Answer:
PDS is not inherently “better” in one lithology. It is a purpose‑engineered conformance technology whose performance is shaped by the reservoir’s void‑space architecture. Its decisive advantage is the ability to tune the size of the isolating floccules to match the specific flow‑path dimensions – pores in sandstones, fractures in carbonates. The true measure is not superiority, but adaptability and value creation in both environments.
1. What fundamentally differs between sandstones and carbonates?
- Sandstones are dominated by a pore‑throat network with layered permeability contrasts. The primary flooding problem is early water breakthrough through high‑permeability streaks, leaving lower‑permeability lenses unswept.

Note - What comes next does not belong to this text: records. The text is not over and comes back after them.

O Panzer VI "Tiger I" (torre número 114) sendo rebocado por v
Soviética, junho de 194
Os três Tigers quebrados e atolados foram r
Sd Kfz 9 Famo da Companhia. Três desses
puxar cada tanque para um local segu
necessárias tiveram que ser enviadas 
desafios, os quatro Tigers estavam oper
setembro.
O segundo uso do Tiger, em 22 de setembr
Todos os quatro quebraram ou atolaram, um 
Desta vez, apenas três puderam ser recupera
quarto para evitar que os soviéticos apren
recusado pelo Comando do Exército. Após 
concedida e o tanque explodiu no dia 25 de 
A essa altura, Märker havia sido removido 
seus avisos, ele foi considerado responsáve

- Carbonates present a dual‑ or triple‑porosity system (matrix, fractures, vugs). Permeability contrasts are extreme; injected water channels almost instantly through open fractures, completely bypassing the oil‑filled matrix.
2. How PDS adapts: floc size tuned to pore or fracture scale
The technology relies on sequential injection of a low‑viscosity polymer solution and a dispersed particulate suspension. In the reservoir, these components undergo in‑situ coagulation and flocculation, forming aggregates with a deliberately engineered size distribution.
- In sandstones the floccules are designed to reach pore‑channel size, plugging high‑perm streaks and diverting water into bypassed matrix zones.
- In carbonates the floc size is expanded to bridge and seal open fractures, shutting off thief conduits while preserving oil flow from the matrix.
This unique tunability – from pore‑scale to fracture‑scale – makes PDS a lithology‑agnostic conformance platform, effective wherever high‑contrast flow pathways exist.
3. Laboratory and field evidence
Laboratory validation:
- Video microscopy confirms that post‑flocculation aggregates are significantly larger than individual pore throats, ensuring selective plugging.
- Residual resistance factor (RRF) tests show that conventional polymer solutions lose effectiveness as permeability increases, while PDS gains resistance – a direct proof that it targets the highest‑conductivity channels.
- In carbonate corefloods, PDS raised oil displacement from near‑zero to 6.5‑13.9 percentage points in low‑permeability layers.
Field‑performance summary:
| Lithology | Deployment scale | Total incremental oil | Average per treatment | Key operational impact |
|---|---|---|---|---|
| Sandstones (Volga‑Ural, West Siberia) | ~2,000 well treatments | ~41.6 million bbl | ~21,200 bbl per operation | Deep diversion in layered reservoirs; established, large‑volume economic uplift |
| Carbonates (Volga‑Ural region) | 87 pilot areas | ~1.21 million bbl | ~13,900 bbl per operation | Fracture shut‑off and matrix sweep restoration; transforms watered‑out wells into commercially viable producers |
Bottom line
PDS doesn’t ask operators to choose between sandstones and carbonates. The same fundamental chemistry is engineered for each reservoir’s flow‑path geometry. Sandstones yield higher absolute per‑treatment volumes; carbonates deliver a greater relative production recovery from technically stranded matrix oil. The technology’s unique competitive edge is its ability to set the size of the isolation barrier exactly to the target – pores or fractures – making it a genuinely universal solution for mature waterflooded assets.